Latina (Mexican, Costa Rican)
Smithsonian's National Zoological Park
Year zoo career began:
Daniela Chavez is a reproductive biologist at the Smithsonian’s National Zoo where she studies eggs cells in domestic house cats to improve artificial reproduction for endangered felids. Daniela’s research uses donated reproductive tracts from spayed and neutered cats to study egg development. Her research is used as a model for artificial reproduction, specifically in vitro fertilization, in felids including cheetahs. Daniela also assists with the zoo’s biobank, where sperm and eggs from over 100 different species of animals are collected and stored using cryopreservation. Occasionally Daniela is part of a team that collects sperm from various animals at the zoo that are undergoing routine health checks, including Andean bears, panda bears and several big cats.
Daniela grew up in Utah near Salt Lake City in a large family. She began her undergraduate studies at Salt Lake Community College in 2006 before transferring to Evergreen State College in Olympia, Washington. After receiving a Bachelor of Science in biology in 2010, Daniela spent some time working in a lab and briefly working for the National Parks Service. In 2011, Daniela began pursuing a PhD at the University of Utah in the Department of Human Genetics, where her studies focused on molecular biology, genetics, and reproductive biology. Daniela found a real love for working in a lab and found that she could “be on a microscope all day long”, where previously she had envisioned herself working in the field. In 2017, after receiving her Ph.D., Daniela wanted a break from the traditional University setting and began exploring possible careers including genetic counseling and working in fertility clinics. She saw a job posting for a reproductive biologist at the Smithsonian’s National Zoo and, thinking it was the perfect career, she applied. Daniela was not hired for the job. However, she got in contact with the hiring researcher, explored some options, earned a grant, and was hired for her current position at the zoo in 2018.

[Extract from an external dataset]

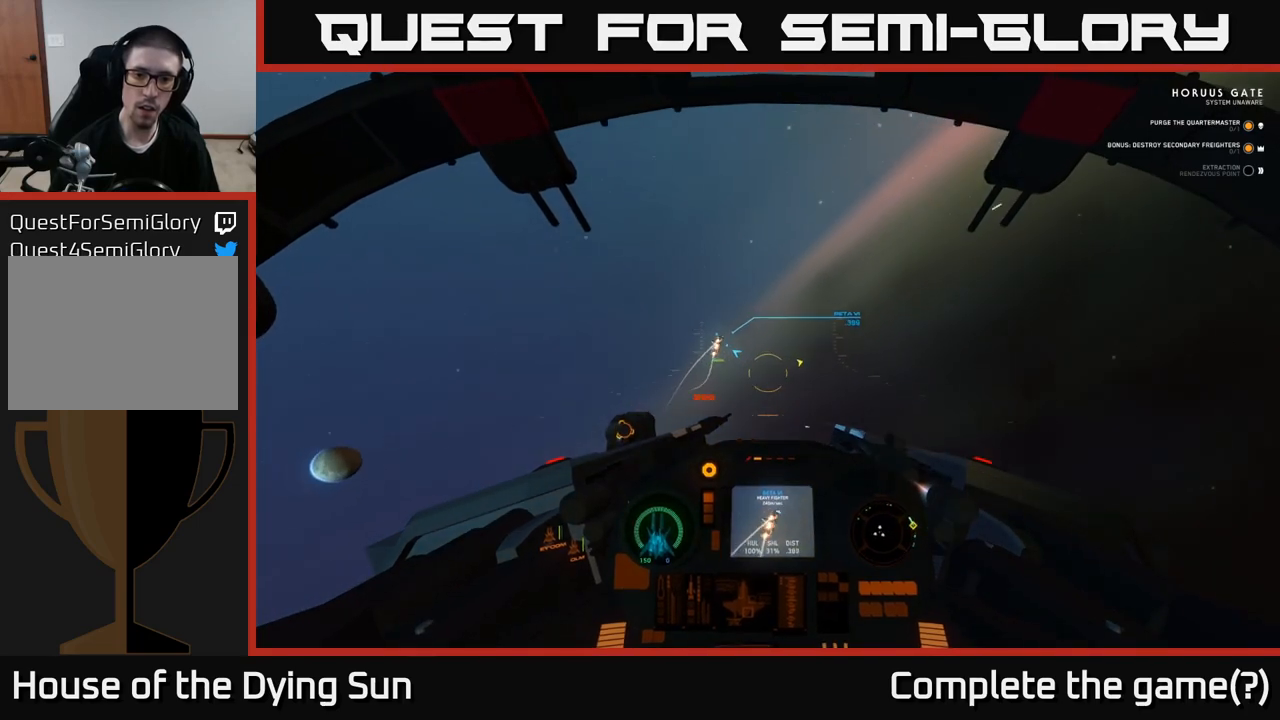
{"buttons": [], "left_stick": "center", "right_stick": "up", "events": [[167, "right_stick", "up"]]}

Daniela finds that her current position is a perfect fit because it allows her to contribute to animal conservation while continuing her education, working in a lab, and thinking about molecular reproductive biology, which she loves. Daniela’s biggest recommendation to future reproductive biologists is to find and form a strong support group in school. Graduate school was a big adjustment for Daniela, and she struggled to feel as though the belonged in a Ph.D. program at the beginning of her studies. She found a supportive mentor, joined SACNAS, the Society of the Advancement of Chicanos and Native Americans in Science, and found a community where she felt comfortable and a network of fellow scientists. Daniela also recommends that future scientists begin reaching out to current scientists and learning about their careers to see what’s out there.